* What is required *
Lay out the material from its start through the line containing "genus: Cymopterus", inclusive, as a two-column CSV with one row per line and the headers field and value. Put each entry in its own quoted field, with any line breaks replaced by spaces.

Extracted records
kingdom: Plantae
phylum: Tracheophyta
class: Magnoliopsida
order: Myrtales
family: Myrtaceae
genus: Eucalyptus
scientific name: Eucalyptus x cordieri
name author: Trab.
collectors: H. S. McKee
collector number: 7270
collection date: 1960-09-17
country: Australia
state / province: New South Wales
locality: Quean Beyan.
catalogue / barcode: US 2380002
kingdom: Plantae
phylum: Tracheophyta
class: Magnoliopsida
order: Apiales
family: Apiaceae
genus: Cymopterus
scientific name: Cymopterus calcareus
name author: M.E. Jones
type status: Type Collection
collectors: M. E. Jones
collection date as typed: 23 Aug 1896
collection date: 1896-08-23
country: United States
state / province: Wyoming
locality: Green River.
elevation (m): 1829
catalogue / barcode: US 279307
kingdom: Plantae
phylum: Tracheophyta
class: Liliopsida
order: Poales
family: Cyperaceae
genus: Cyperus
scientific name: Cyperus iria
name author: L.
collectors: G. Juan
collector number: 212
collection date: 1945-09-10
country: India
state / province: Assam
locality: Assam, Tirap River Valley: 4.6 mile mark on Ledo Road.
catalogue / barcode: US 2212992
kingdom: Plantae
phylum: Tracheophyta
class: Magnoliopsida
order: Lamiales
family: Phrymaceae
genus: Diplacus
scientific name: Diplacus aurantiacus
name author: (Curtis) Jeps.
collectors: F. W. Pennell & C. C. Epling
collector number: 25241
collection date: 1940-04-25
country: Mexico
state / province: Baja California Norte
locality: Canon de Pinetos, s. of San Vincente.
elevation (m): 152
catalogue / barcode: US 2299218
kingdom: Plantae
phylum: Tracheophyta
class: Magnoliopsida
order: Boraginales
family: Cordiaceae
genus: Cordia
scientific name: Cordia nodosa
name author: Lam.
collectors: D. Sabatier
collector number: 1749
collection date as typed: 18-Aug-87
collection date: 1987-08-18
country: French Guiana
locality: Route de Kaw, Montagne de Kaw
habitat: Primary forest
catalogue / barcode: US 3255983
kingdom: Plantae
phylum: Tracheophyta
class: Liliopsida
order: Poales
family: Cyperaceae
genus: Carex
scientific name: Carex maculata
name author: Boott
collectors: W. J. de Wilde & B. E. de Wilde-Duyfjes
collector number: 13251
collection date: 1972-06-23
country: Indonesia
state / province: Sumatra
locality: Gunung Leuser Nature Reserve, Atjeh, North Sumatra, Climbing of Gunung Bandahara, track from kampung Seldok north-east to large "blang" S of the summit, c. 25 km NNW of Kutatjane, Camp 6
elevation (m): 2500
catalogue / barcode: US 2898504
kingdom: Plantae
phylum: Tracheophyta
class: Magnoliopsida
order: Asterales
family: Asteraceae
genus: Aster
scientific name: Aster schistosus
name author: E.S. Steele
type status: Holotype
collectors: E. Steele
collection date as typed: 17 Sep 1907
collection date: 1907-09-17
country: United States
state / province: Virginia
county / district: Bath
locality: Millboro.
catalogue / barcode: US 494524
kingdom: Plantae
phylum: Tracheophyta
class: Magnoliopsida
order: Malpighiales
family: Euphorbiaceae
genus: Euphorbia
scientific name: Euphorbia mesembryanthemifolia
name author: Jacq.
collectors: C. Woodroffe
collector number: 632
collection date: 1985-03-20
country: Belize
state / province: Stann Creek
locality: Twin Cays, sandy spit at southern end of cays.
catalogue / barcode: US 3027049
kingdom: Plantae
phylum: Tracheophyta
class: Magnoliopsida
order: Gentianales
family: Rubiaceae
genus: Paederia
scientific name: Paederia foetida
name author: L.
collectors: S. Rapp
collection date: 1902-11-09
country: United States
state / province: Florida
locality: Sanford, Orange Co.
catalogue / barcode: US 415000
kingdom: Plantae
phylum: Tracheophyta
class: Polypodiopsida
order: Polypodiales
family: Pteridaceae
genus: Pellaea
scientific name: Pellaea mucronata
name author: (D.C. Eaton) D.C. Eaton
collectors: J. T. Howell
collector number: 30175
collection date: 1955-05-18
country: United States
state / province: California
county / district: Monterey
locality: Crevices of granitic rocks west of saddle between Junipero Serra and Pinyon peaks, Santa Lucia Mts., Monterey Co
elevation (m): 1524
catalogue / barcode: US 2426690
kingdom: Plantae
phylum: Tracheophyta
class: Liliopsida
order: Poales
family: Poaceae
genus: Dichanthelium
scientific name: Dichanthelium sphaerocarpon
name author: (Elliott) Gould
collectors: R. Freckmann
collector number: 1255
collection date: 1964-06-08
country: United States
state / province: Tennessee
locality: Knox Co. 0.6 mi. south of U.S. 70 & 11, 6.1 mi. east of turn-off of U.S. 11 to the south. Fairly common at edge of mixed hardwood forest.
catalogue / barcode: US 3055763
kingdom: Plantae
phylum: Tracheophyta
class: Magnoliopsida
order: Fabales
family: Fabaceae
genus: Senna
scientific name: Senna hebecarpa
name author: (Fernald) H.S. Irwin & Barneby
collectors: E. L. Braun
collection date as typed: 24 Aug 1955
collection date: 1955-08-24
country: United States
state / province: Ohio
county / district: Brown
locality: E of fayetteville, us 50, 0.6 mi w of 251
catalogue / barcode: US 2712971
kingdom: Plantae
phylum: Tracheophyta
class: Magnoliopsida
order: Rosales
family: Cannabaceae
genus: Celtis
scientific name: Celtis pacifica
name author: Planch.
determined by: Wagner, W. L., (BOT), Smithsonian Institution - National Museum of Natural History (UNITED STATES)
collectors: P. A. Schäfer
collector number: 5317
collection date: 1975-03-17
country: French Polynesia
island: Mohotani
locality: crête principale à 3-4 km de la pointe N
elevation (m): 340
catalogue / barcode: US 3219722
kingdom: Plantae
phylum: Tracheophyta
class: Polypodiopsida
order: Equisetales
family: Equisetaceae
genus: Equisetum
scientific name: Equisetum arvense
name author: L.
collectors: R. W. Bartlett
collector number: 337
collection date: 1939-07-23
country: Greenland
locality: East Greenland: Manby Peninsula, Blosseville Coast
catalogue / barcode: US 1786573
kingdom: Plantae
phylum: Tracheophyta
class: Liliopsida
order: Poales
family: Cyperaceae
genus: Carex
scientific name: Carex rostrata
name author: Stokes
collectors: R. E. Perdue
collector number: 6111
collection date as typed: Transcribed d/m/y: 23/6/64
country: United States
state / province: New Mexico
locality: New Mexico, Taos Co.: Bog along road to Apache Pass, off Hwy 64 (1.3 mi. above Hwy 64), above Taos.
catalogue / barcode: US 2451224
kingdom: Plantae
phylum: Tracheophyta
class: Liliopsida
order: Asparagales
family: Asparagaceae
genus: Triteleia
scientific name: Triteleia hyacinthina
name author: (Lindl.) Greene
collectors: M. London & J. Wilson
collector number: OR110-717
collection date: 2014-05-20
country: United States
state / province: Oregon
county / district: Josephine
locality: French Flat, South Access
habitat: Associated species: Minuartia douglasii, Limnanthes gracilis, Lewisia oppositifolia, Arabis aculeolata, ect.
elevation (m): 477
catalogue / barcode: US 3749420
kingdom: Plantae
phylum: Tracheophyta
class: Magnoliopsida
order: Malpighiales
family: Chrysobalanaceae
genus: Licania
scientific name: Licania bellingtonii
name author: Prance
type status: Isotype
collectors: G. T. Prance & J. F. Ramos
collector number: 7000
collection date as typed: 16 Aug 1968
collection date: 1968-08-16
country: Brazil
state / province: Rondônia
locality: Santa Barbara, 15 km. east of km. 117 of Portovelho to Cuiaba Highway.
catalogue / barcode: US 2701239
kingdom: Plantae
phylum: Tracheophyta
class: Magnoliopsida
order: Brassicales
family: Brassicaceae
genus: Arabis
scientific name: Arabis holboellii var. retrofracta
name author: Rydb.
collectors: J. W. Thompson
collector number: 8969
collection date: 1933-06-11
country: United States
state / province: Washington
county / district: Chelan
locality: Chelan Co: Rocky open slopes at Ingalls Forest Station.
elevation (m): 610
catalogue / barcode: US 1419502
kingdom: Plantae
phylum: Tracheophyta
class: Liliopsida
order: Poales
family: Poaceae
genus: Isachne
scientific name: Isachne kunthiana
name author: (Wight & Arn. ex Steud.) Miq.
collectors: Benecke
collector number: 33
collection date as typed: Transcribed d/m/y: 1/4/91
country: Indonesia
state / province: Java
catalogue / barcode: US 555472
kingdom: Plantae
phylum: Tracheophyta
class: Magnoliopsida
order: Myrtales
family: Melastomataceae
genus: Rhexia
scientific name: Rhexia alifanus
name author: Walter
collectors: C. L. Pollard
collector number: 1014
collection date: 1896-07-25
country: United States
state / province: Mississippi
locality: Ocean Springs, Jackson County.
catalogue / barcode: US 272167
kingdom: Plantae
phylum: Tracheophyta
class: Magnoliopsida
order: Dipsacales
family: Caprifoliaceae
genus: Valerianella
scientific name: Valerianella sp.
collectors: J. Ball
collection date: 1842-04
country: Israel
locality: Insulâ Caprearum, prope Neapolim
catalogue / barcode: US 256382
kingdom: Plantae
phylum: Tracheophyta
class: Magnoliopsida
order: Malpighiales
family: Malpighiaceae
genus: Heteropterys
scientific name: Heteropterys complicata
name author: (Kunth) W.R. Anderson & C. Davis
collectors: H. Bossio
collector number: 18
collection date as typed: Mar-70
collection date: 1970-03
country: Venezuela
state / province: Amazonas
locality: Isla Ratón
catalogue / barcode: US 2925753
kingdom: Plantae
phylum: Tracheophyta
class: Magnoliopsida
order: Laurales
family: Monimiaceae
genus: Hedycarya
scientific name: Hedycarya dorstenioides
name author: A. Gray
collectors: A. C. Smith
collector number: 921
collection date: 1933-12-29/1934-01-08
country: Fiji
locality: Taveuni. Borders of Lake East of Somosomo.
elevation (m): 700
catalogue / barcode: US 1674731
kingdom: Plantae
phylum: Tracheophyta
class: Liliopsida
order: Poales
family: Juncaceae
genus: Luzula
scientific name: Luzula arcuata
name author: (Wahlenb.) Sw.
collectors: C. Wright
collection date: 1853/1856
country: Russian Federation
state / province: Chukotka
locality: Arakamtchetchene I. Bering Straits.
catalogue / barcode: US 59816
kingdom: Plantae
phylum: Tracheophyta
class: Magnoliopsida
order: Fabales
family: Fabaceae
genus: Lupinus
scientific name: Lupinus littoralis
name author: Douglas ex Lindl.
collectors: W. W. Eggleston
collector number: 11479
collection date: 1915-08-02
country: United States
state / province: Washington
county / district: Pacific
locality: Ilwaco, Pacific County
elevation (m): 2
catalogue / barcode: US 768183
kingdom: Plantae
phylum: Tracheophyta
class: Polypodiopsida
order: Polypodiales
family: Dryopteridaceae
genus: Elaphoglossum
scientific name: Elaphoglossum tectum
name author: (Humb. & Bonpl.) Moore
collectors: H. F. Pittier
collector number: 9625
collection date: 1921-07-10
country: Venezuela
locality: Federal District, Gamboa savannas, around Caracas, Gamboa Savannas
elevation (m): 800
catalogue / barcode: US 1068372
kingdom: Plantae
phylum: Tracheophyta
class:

* Task solution *
field,value
"kingdom:","Plantae"
"phylum:","Tracheophyta"
"class:","Magnoliopsida"
"order:","Myrtales"
"family:","Myrtaceae"
"genus:","Eucalyptus"
"scientific name:","Eucalyptus x cordieri"
"name author:","Trab."
"collectors:","H. S. McKee"
"collector number:","7270"
"collection date:","1960-09-17"
"country:","Australia"
"state / province:","New South Wales"
"locality:","Quean Beyan."
"catalogue / barcode:","US 2380002"
"kingdom:","Plantae"
"phylum:","Tracheophyta"
"class:","Magnoliopsida"
"order:","Apiales"
"family:","Apiaceae"
"genus:","Cymopterus"